Autumn Dreams by Sharon McGregor

Autumn Dreams by Sharon McGregor
Publisher: Prism Book Group
Genre: Historical
Length: Short Story (57 pgs)
Heat: Sweet
Rated: 5 stars
Reviewed by Snapdragon

Maggie arrives at her new teaching job, planning to board with a family she’s prepared to like. What she isn’t ready for is her landlady’s brother, Marshall, who seems to hate her on sight. She is captivated by Ellen’s six-year-old daughter Emma who is having identity problems facing the arrival of a new baby in the family. When Ellen goes into labor in the middle of a storm, Maggie must face her fears for Ellen’s sake. Along the way, she helps a family grow closer, but what about her hopes for the future? Can she get past the wall Marshall has set up? Does she really have a future here amongst the people she has grown to care for?

Sweet, Charming, and everything the cover promises, Autumn Dreams is a must read for fans of the sweet, old-fashioned romance.

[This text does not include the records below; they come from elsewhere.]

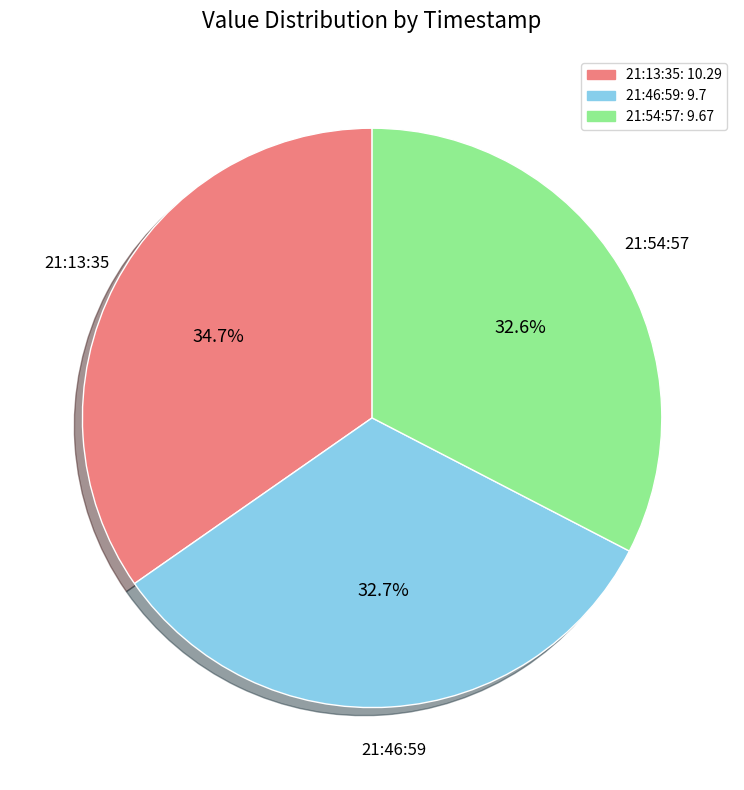

Is there any slice that represents more than half of the pie?

No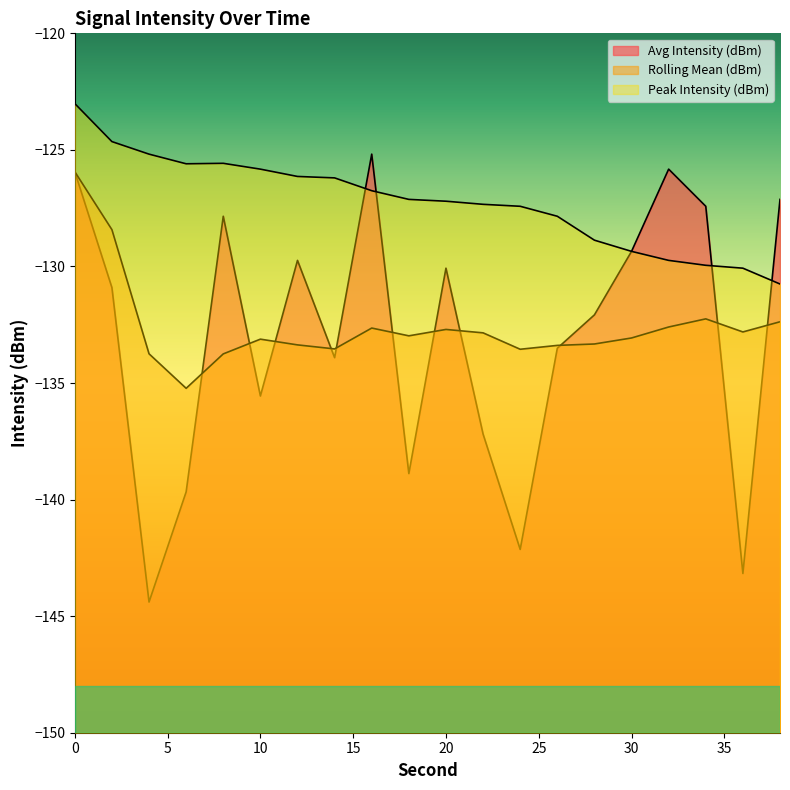

What is the sum of all Peak Intensity (dBm) values?

-2544.6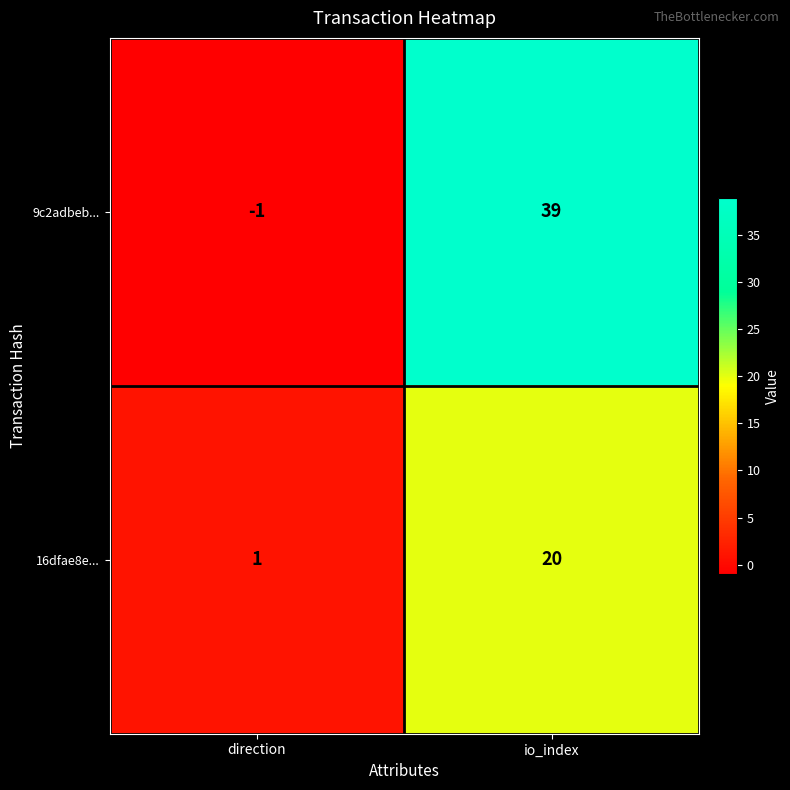

At which category does the chart reach its peak across all series?

io_index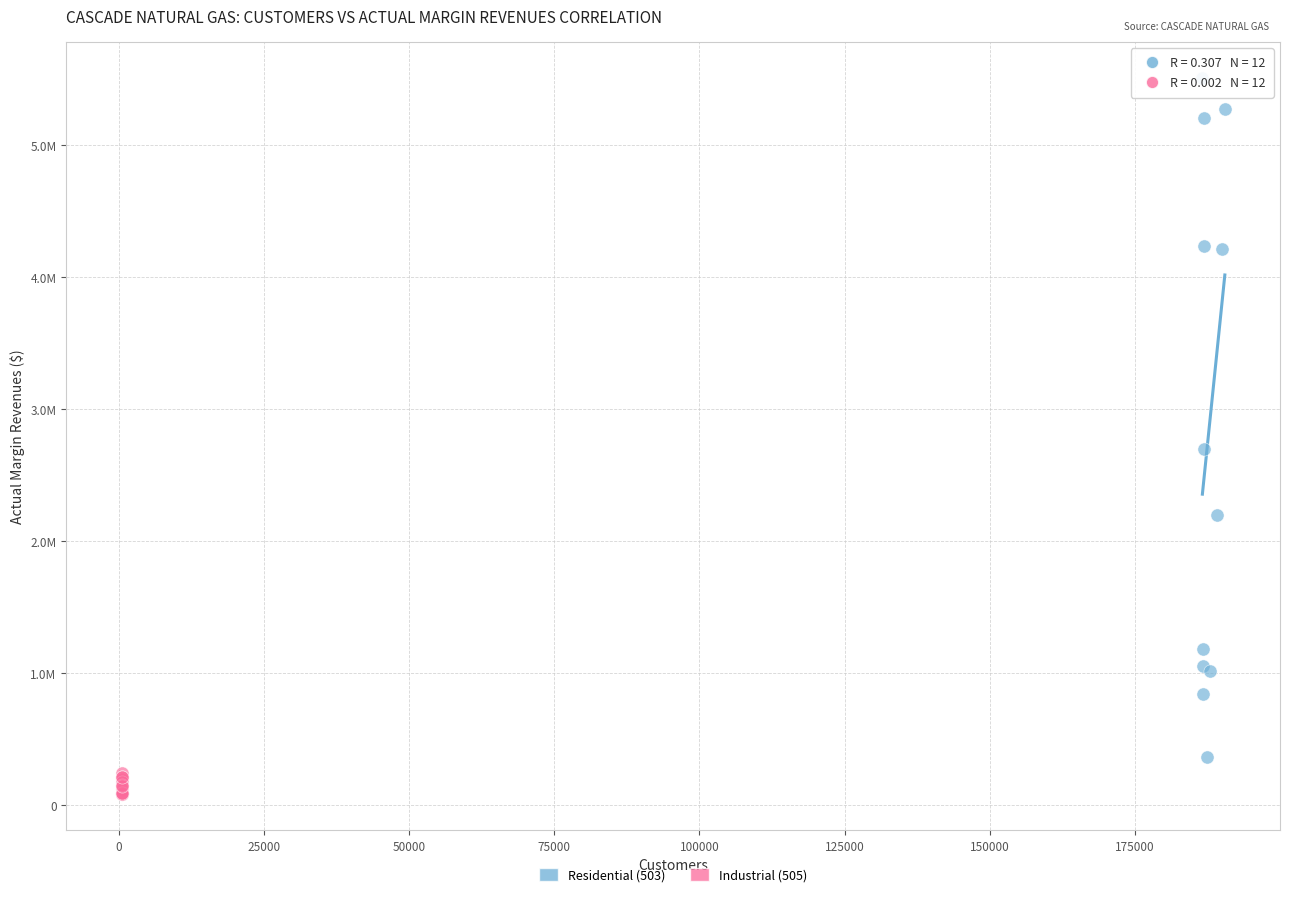

Which series contains the highest Y value?

Residential (503)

Maggie Lawrence is a school teacher, set to stay with the very nice Thornhill family on their farm. The opening is pleasant, if unexciting; Maggie arrives and gets to know first the family, then the community. She also meets the rather handsome Marshall Matthews, but he hardly makes a great first impression. Still, we readers find ourselves interested. Marshall almost seems to dislike the young schoolteacher, and we start wondering… about him, and about Maggie, as well.

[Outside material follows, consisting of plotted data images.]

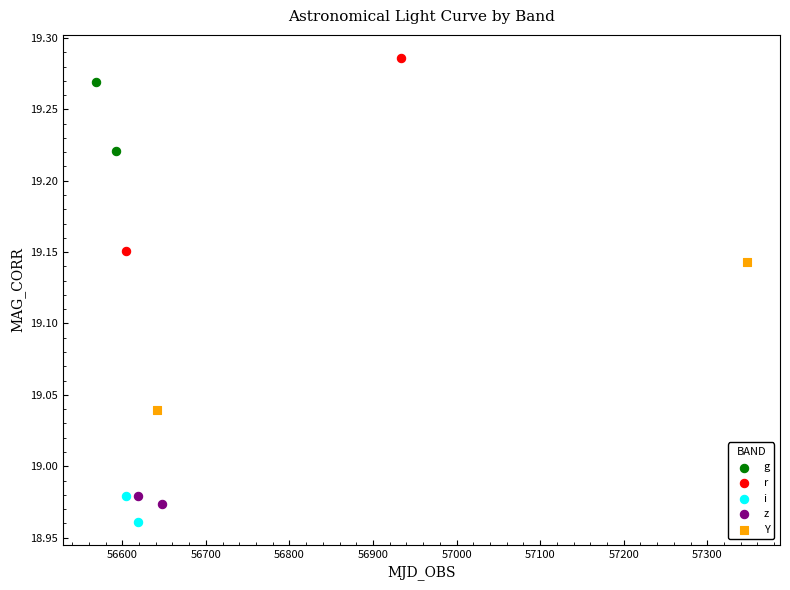

Which series reaches the minimum Y coordinate?

i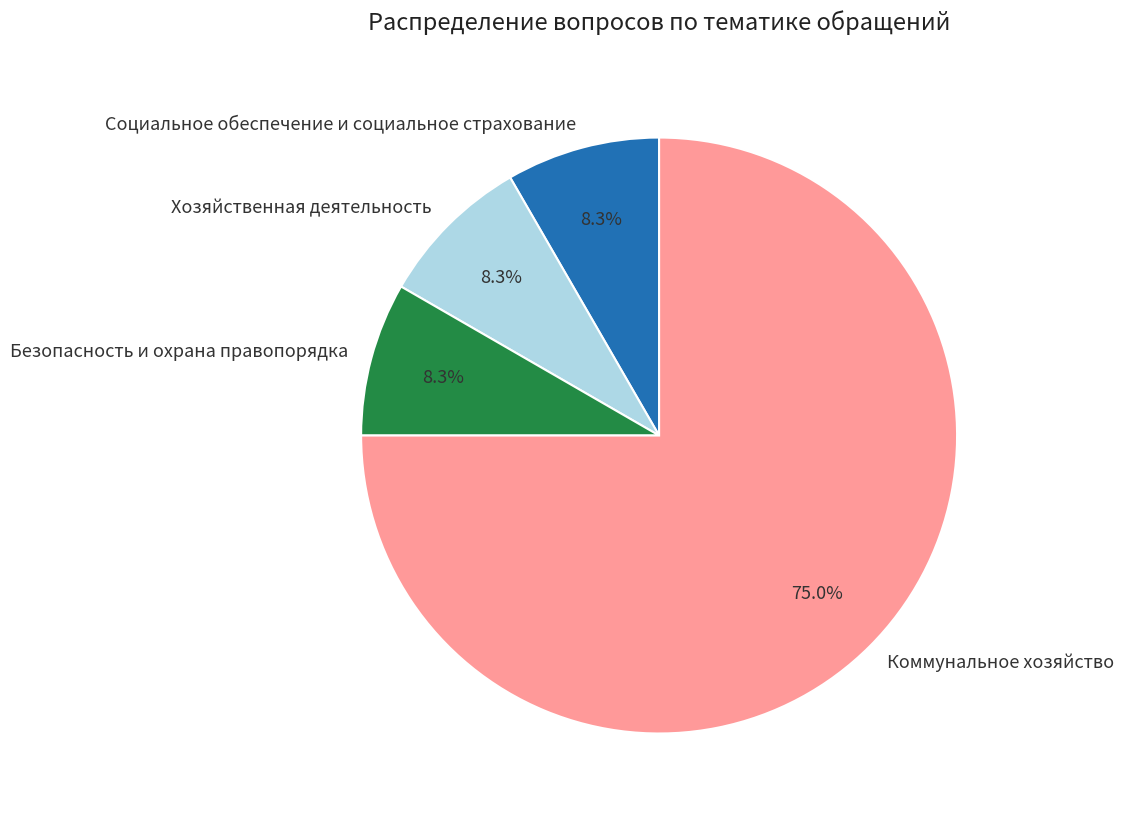

Is it true that Социальное обеспечение и социальное страхование is 8% of the pie?

True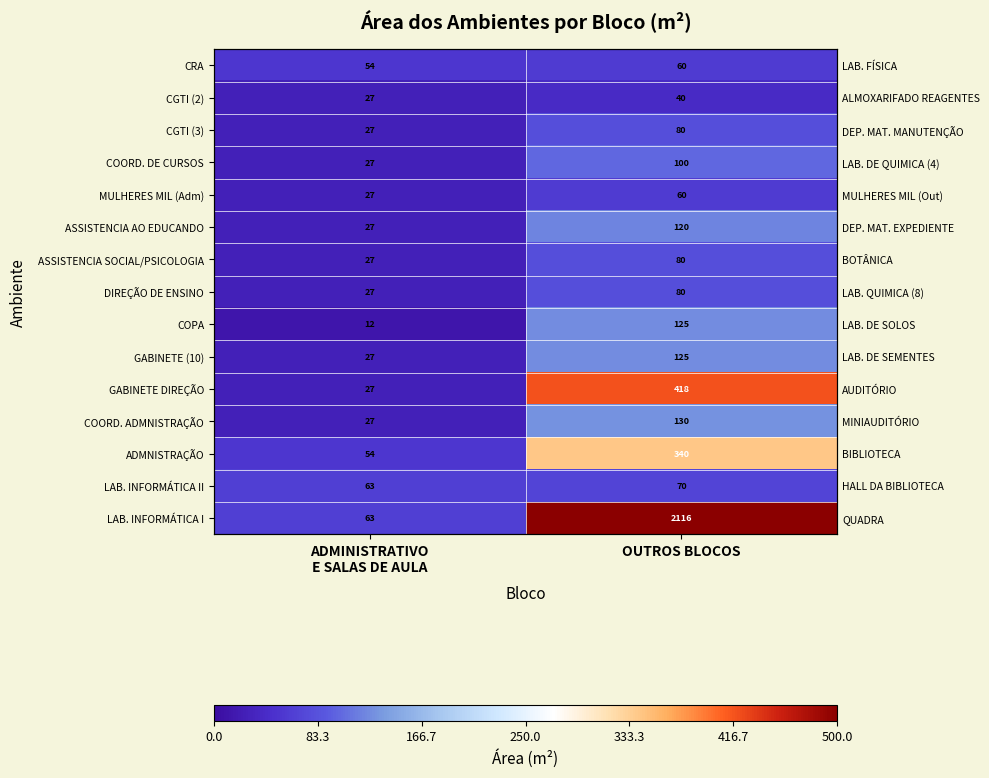

At which category is the sum across all series the highest?

OUTROS BLOCOS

And Maggie is a good one for finding out information. She knows how to ask questions, although her questions might be one of the problems. She’s inquisitive about the exact things readers wonder about. Her position in the household and with the youngsters seems to land her awful close to ‘drama,’ even when its nothing to do with her. There are small surprises and, although we readers see how we might like things to go, events are unpredictable.

Secondary characters are well developed. The Thornhill’s young daughter Emma is an important character, while still being, quite believably, a child. She’s a very engaging and well-thought out supporting character. The backdrop, a farming town in mid-twentieth century, is equally pleasant. It’s a pleasant country and McGregor gives us lots of pleasant descriptions–in all, ‘pleasant’ might be describe this novel.

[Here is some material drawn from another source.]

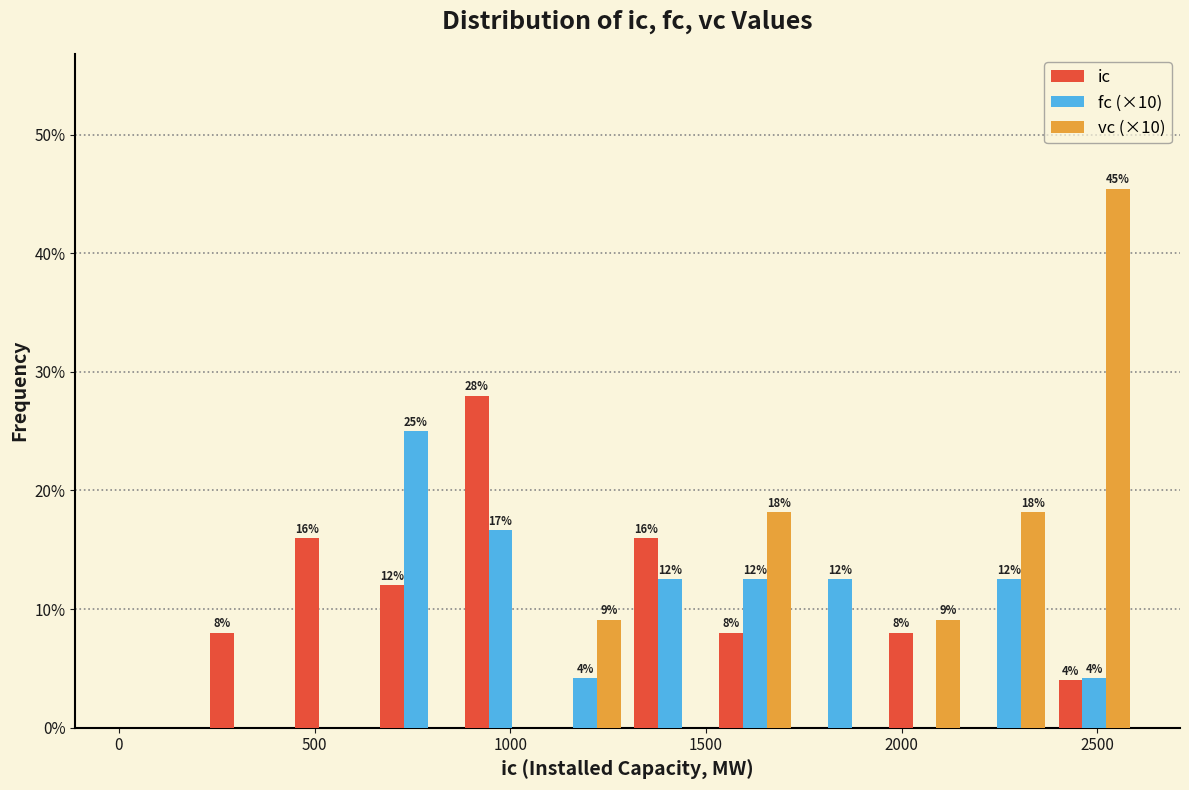

In the vc (×10) series, which range on the x-axis has the tallest bar?

2400 to 2600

Perhaps a short passage might convey the sense and pace of this best: “They skirted a field of wheat nearly ripe and ready for the harvesting crew that would soon make the rounds. A fenced pasture ran along the other side. A roan cow tinkled her bell at them as she lazed in the afternoon sun, chewing her cud. They approached the farmyard by crossing a high-plank bridge over a…” it’s utterly charming, and you can easily picture them walking along, can’t you? On the other hand, it is hardly fast-paced.

I’m giving this an overall 5 out of 5 stars. I didn’t intend to–it is not exactly the most popular genre these days–but I find I can’t fault it: story, style and editing, all top-notch and I must say that I simply love the cover. Do read.